Information given START

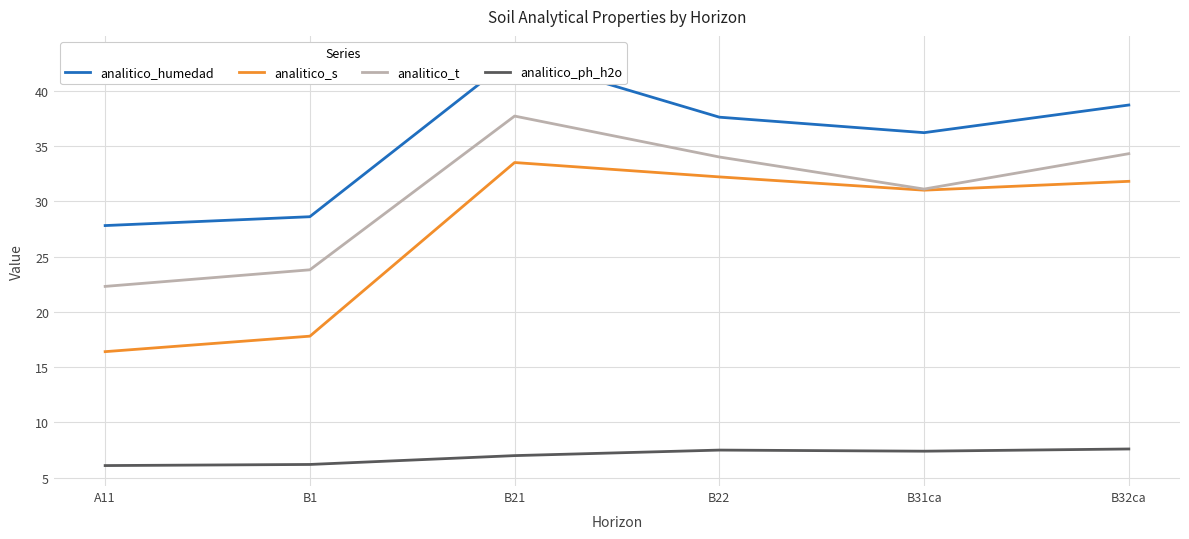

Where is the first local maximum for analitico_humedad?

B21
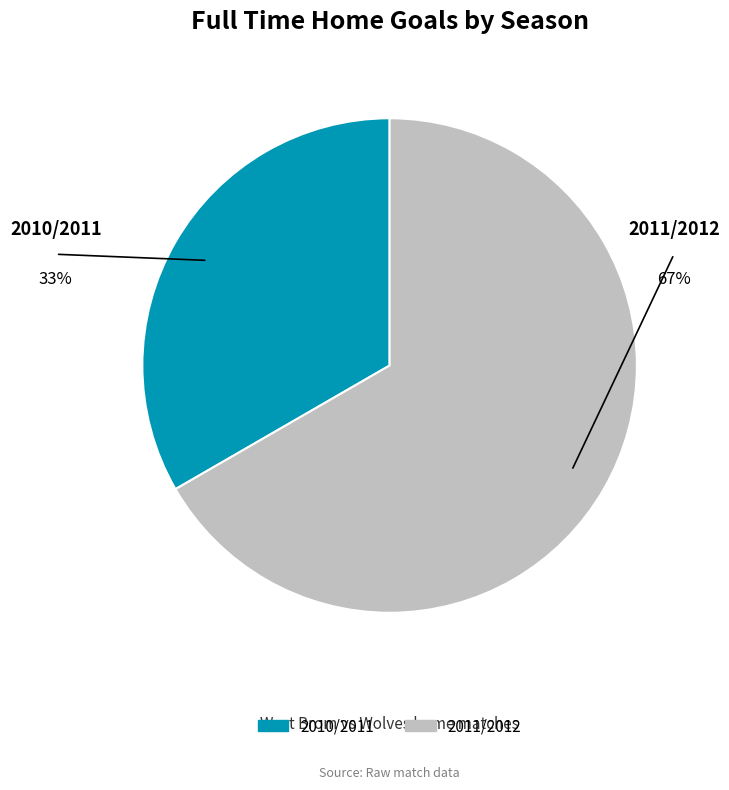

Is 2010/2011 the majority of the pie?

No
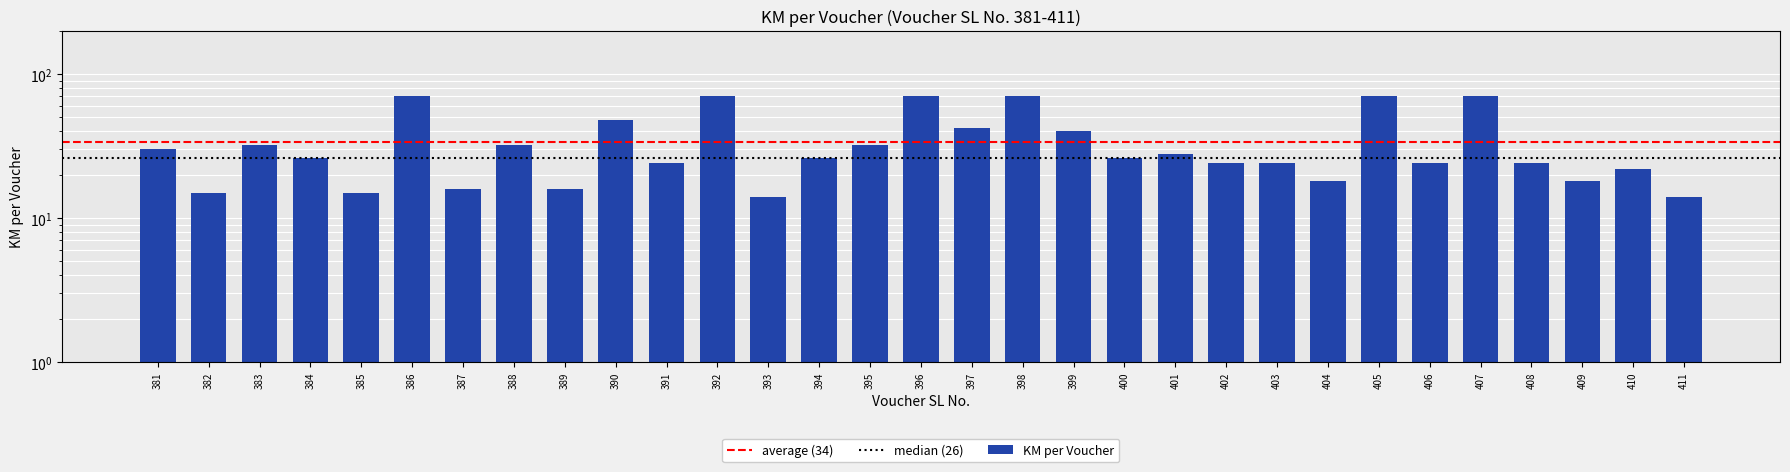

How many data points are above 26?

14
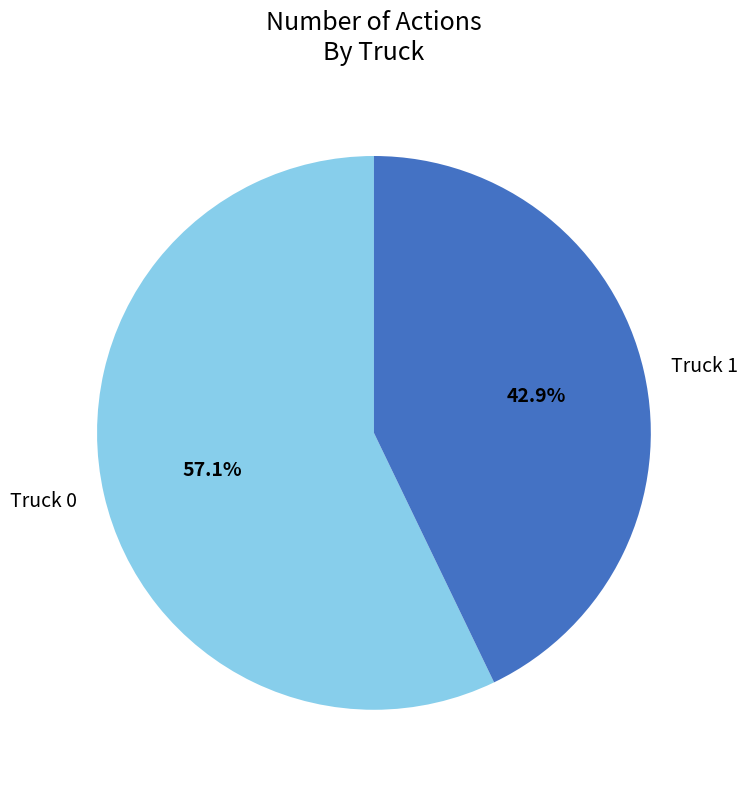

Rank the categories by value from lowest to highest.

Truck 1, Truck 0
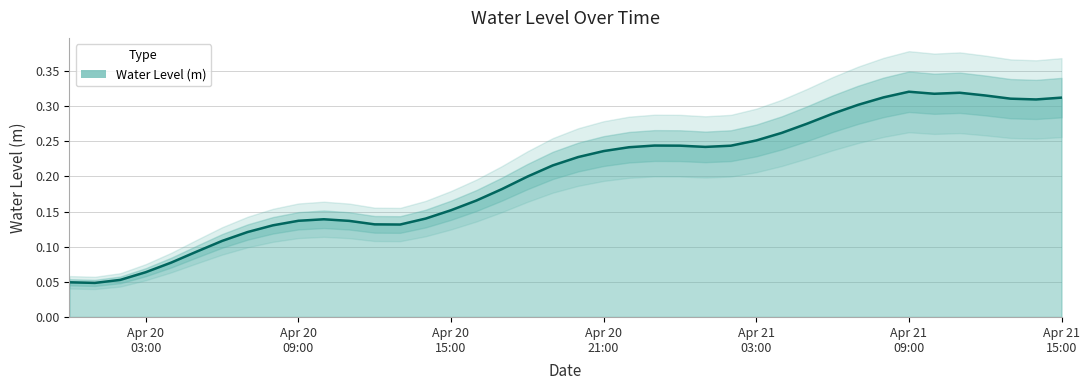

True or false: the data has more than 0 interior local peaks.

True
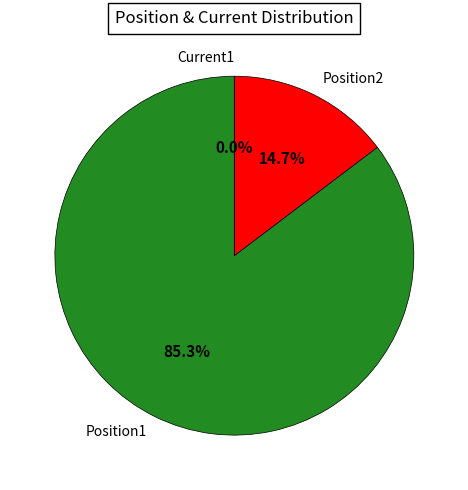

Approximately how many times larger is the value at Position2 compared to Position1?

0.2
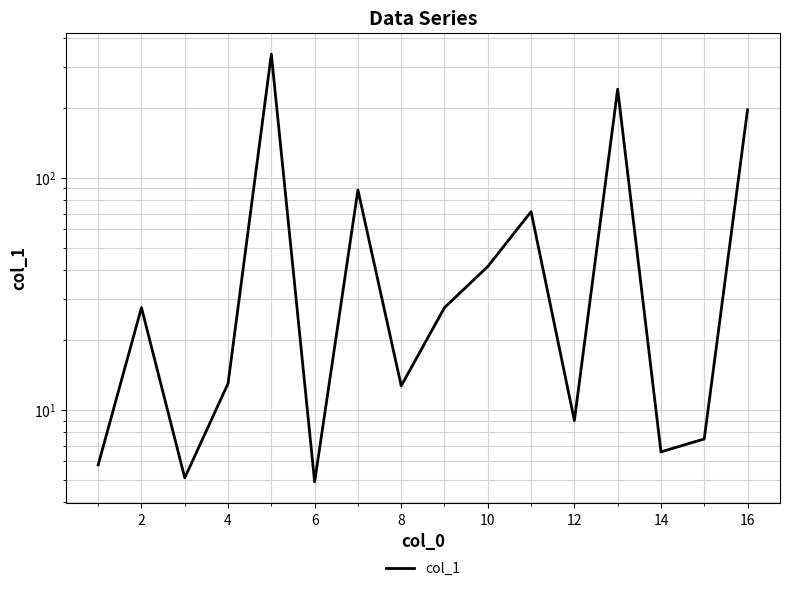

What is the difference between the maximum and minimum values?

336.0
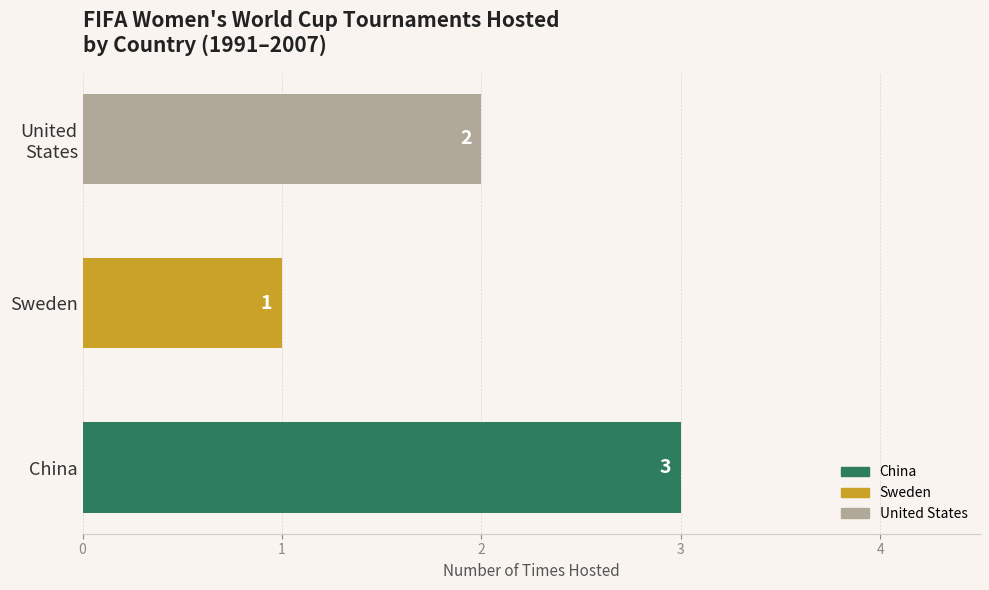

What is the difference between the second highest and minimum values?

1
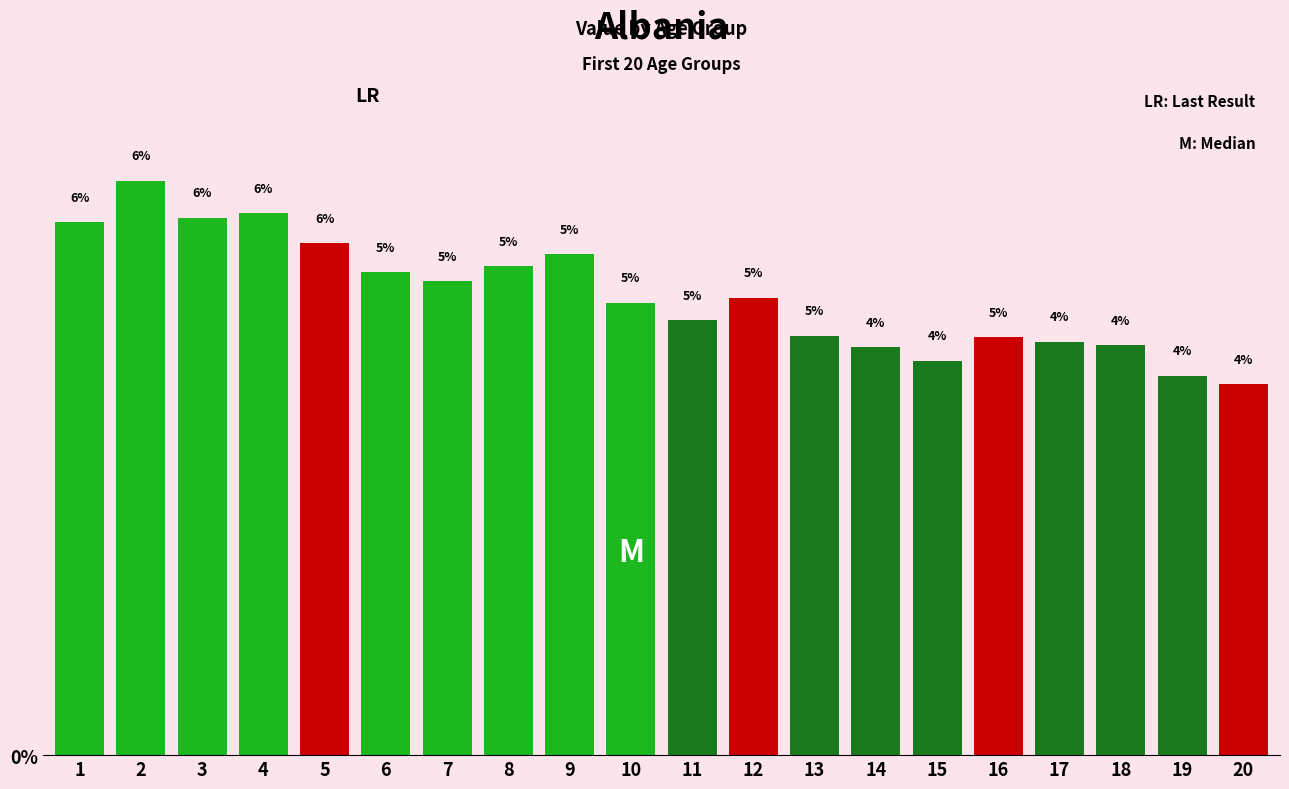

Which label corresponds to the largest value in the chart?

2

Information given END

▶ [Your task] Find every line in the material above that contains the word "data", and copy each of those lines.

▶ [Task solution]
How many data points are above 26?
True or false: the data has more than 0 interior local peaks.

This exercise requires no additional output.